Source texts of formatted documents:
○ ○ ○ ○

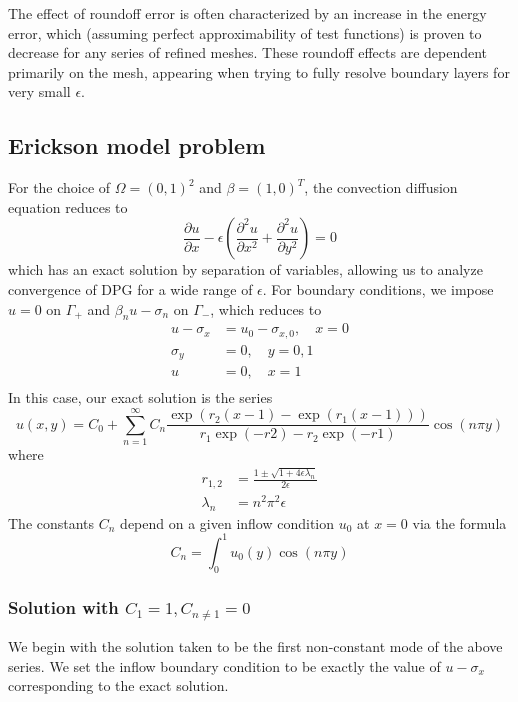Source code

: \documentclass[11pt,onecolumn]{scrartcl}
\newcommand{\pd}[2]{\frac{\partial#1}{\partial#2}}
\newcommand{\pdd}[2]{\frac{\partial^2#1}{\partial#2^2}}
\begin{document}
The effect of roundoff error is often characterized by an increase in the energy error, which (assuming perfect approximability of test functions) is proven to decrease for any series of refined meshes. These roundoff effects are dependent primarily on the mesh, appearing when trying to fully resolve boundary layers for very small $\epsilon$. 


\subsection{Erickson model problem}

For the choice of $\Omega = (0,1)^2$ and $\beta = (1,0)^T$, the convection diffusion equation reduces to
\[
\pd{u}{x} - \epsilon \left(\pdd{u}{x}+ \pdd{u}{y}\right) = 0
\]
which has an exact solution by separation of variables, allowing us to analyze convergence of DPG for a wide range of $\epsilon$.  For boundary conditions, we impose $u=0$ on $\Gamma_+$ and $\beta_n u - \sigma_n$ on $\Gamma_-$, which reduces to
\begin{align*}
u-\sigma_x &= u_0-\sigma_{x,0}, \quad x=0\\
\sigma_y &=  0, \quad y=0,1\\
u &= 0, \quad x=1\\
\end{align*}
In this case, our exact solution is the series
\[
u(x,y) = C_0 + \sum_{n=1}^\infty C_n \frac{\exp(r_2(x-1)-\exp(r_1(x-1)))}{r_1\exp(-r2) - r_2\exp(-r1)}\cos(n\pi y)
\]
where
\begin{align*}
r_{1,2} &= \frac{1 \pm \sqrt{1 + 4 \epsilon\lambda_n}}{2 \epsilon}\\
\lambda_n &= n^2\pi^2 \epsilon
\end{align*}
The constants $C_n$ depend on a given inflow condition $u_0$ at $x=0$ via the formula
\[
C_n = \int_0^1 u_0(y) \cos(n\pi y)
\]

\subsubsection{Solution with $C_1 = 1, C_{n\neq 1} = 0$}

We begin with the solution taken to be the first non-constant mode of the above series.  We set the inflow boundary condition to be exactly the value of $u-\sigma_x$ corresponding to the exact solution.  
\end{document}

○ ○ ○ ○

## Action item
Every line above with the word "epsilon" is to be copied out.

## Response
The effect of roundoff error is often characterized by an increase in the energy error, which (assuming perfect approximability of test functions) is proven to decrease for any series of refined meshes. These roundoff effects are dependent primarily on the mesh, appearing when trying to fully resolve boundary layers for very small $\epsilon$. 
\pd{u}{x} - \epsilon \left(\pdd{u}{x}+ \pdd{u}{y}\right) = 0
which has an exact solution by separation of variables, allowing us to analyze convergence of DPG for a wide range of $\epsilon$.  For boundary conditions, we impose $u=0$ on $\Gamma_+$ and $\beta_n u - \sigma_n$ on $\Gamma_-$, which reduces to
r_{1,2} &= \frac{1 \pm \sqrt{1 + 4 \epsilon\lambda_n}}{2 \epsilon}\\
\lambda_n &= n^2\pi^2 \epsilon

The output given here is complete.